K-State’s response to open records request shows difficulty

TOPEKA, Kan. (AP) — A heavily redacted 11-page response from Kansas State University to a newspaper’s open records request illustrates shortcomings with the state’s open records law, but a leading First Amendment expert said it can be difficult to challenge such redactions.

The Topeka Capital-Journal requested all emails between Kent Glasscock, the president of the school’s Institute for Commercialization, and Shawn Sullivan, the state’s budget director, from November through late January. The newspaper was seeking more information about Gov. Sam Brownback’s budget proposal was developed.

The university responded last week by providing nearly blacked-out pages.

Mike Merriam, a Topeka attorney who has spent decades taking on First Amendment cases, said he has seen other instances involving heavy redactions, but he questioned the university’s justification for such extensive redaction on fulfilling the Capital-Journal’s request.

The Wichita Eagle initially reported that lobbyists David Kensinger and Mark Dugan, who both have long-running ties to the administration, were given a preview of Brownback’s budget in a late December email. The Capital-Journal filed its request to see whether the lobbyists’ inclusion in the process extended beyond that email.
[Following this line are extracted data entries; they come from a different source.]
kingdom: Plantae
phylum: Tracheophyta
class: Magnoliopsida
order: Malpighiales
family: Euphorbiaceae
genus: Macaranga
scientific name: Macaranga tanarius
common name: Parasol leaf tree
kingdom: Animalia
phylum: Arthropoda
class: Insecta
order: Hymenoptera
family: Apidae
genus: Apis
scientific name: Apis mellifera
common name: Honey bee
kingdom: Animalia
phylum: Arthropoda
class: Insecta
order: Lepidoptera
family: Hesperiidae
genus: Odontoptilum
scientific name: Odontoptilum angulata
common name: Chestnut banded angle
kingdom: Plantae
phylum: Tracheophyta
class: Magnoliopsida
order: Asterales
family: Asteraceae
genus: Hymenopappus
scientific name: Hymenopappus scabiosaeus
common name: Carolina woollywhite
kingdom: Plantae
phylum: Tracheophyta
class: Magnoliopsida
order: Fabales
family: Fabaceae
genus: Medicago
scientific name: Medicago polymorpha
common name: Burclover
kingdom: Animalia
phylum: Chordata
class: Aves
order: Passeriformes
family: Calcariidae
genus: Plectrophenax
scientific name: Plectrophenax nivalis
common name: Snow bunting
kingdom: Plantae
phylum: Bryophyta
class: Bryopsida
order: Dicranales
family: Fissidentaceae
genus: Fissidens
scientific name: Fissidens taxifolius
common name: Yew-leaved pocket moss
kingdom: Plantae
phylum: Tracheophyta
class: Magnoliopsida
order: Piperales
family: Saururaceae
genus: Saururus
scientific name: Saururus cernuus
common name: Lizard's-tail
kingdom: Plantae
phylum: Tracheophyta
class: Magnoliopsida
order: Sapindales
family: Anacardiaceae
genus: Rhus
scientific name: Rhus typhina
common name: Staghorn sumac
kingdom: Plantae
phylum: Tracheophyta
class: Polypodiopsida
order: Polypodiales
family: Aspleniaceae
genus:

Emails that Kansas State provided to the newspaper show that Kensinger and Dugan were included in discussions about the budget as early as Dec. 6, but the content of those emails was almost entirely redacted.

The university cited an exemption in the Kansas Open Records Act that allows notes, preliminary drafts, research data in the analysis process, memoranda and other records “opinions are expressed or policies or actions are proposed” to be protected from disclosure.

Kansas State could have provided those documents without the redactions, but it wasn’t required to under the law.

Merriam said the disclosure exemption was meant to apply to internal deliberative processes by a public agency, and that it’s not an internal process when it involves people who aren’t members of that agency. Challenging such redactions is difficult because it can be hard to argue that they shouldn’t have been redacted without having seen the un-redacted version, he said.

The emails also show state officials such as Kansas Board of Regents Chairman Kenny Wilk and Lt. Gov. Jeff Colyer receiving budget-related emails on their personal email accounts. Under current law, communications from private accounts are thought to be exempt from disclosure.

Legislation has been introduced to change that.

Senate Minority Leader Anthony Hensley, a Topeka Democrat, introduced a bill last week that would include information from personal electronic devices like cellphones under the definition of public records when the information relates to operations funded with public money.

In the House, an effort by Rep. Jim Ward, D-Wichita, to amend legislation to create a similar requirement failed in a 30-86 vote.